Written instruction: Reproduce the records below word for word, from the first line through the line containing "scientific name: Cambessedesia", with both included.

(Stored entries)
══════
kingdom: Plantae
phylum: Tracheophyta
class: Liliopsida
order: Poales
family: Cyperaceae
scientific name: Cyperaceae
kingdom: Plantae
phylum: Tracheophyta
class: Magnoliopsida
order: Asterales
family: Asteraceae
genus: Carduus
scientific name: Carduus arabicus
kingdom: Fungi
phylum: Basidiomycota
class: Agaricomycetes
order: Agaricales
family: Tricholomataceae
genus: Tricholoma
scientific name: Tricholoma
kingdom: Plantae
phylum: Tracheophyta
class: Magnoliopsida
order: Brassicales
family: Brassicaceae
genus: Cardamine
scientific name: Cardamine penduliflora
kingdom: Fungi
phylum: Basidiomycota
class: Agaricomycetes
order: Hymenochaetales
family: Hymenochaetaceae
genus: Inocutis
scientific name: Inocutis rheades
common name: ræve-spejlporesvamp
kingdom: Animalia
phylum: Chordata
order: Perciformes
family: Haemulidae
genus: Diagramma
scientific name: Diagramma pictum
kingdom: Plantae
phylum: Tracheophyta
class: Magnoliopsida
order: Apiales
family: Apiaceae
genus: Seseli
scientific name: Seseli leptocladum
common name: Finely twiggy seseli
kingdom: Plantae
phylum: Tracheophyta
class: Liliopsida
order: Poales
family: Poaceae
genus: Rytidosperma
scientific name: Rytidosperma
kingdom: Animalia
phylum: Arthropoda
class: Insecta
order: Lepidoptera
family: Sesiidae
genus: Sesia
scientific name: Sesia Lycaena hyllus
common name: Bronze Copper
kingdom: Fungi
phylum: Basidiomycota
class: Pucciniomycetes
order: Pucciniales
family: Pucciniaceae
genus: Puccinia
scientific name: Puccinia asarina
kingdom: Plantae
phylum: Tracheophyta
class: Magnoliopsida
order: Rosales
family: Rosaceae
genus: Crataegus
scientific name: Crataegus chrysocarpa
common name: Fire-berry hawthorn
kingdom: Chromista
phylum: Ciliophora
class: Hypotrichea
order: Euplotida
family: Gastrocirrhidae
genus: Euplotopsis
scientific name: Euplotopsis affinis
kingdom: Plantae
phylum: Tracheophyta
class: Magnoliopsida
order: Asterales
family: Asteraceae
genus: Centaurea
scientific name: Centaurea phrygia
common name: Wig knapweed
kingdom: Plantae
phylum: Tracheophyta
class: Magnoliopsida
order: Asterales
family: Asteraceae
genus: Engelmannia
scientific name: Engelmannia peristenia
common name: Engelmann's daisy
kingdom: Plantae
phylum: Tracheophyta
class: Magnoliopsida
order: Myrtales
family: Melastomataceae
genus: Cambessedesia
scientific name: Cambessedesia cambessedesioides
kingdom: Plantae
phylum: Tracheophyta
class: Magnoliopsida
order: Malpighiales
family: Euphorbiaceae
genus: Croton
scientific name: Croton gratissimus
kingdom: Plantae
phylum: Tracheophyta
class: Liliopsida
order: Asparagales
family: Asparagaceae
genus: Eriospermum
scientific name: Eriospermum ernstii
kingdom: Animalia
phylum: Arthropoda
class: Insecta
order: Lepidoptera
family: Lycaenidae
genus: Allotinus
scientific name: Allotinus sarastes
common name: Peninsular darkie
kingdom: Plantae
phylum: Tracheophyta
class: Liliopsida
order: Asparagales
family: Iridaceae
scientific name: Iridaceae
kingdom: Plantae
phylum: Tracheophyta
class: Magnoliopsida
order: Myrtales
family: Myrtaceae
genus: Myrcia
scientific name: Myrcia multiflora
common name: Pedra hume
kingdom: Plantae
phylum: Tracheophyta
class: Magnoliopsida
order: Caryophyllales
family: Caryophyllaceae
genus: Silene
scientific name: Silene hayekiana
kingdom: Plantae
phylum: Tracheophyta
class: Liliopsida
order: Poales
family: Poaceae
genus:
══════
Exercise solution:
kingdom: Plantae
phylum: Tracheophyta
class: Liliopsida
order: Poales
family: Cyperaceae
scientific name: Cyperaceae
kingdom: Plantae
phylum: Tracheophyta
class: Magnoliopsida
order: Asterales
family: Asteraceae
genus: Carduus
scientific name: Carduus arabicus
kingdom: Fungi
phylum: Basidiomycota
class: Agaricomycetes
order: Agaricales
family: Tricholomataceae
genus: Tricholoma
scientific name: Tricholoma
kingdom: Plantae
phylum: Tracheophyta
class: Magnoliopsida
order: Brassicales
family: Brassicaceae
genus: Cardamine
scientific name: Cardamine penduliflora
kingdom: Fungi
phylum: Basidiomycota
class: Agaricomycetes
order: Hymenochaetales
family: Hymenochaetaceae
genus: Inocutis
scientific name: Inocutis rheades
common name: ræve-spejlporesvamp
kingdom: Animalia
phylum: Chordata
order: Perciformes
family: Haemulidae
genus: Diagramma
scientific name: Diagramma pictum
kingdom: Plantae
phylum: Tracheophyta
class: Magnoliopsida
order: Apiales
family: Apiaceae
genus: Seseli
scientific name: Seseli leptocladum
common name: Finely twiggy seseli
kingdom: Plantae
phylum: Tracheophyta
class: Liliopsida
order: Poales
family: Poaceae
genus: Rytidosperma
scientific name: Rytidosperma
kingdom: Animalia
phylum: Arthropoda
class: Insecta
order: Lepidoptera
family: Sesiidae
genus: Sesia
scientific name: Sesia Lycaena hyllus
common name: Bronze Copper
kingdom: Fungi
phylum: Basidiomycota
class: Pucciniomycetes
order: Pucciniales
family: Pucciniaceae
genus: Puccinia
scientific name: Puccinia asarina
kingdom: Plantae
phylum: Tracheophyta
class: Magnoliopsida
order: Rosales
family: Rosaceae
genus: Crataegus
scientific name: Crataegus chrysocarpa
common name: Fire-berry hawthorn
kingdom: Chromista
phylum: Ciliophora
class: Hypotrichea
order: Euplotida
family: Gastrocirrhidae
genus: Euplotopsis
scientific name: Euplotopsis affinis
kingdom: Plantae
phylum: Tracheophyta
class: Magnoliopsida
order: Asterales
family: Asteraceae
genus: Centaurea
scientific name: Centaurea phrygia
common name: Wig knapweed
kingdom: Plantae
phylum: Tracheophyta
class: Magnoliopsida
order: Asterales
family: Asteraceae
genus: Engelmannia
scientific name: Engelmannia peristenia
common name: Engelmann's daisy
kingdom: Plantae
phylum: Tracheophyta
class: Magnoliopsida
order: Myrtales
family: Melastomataceae
genus: Cambessedesia
scientific name: Cambessedesia cambessedesioides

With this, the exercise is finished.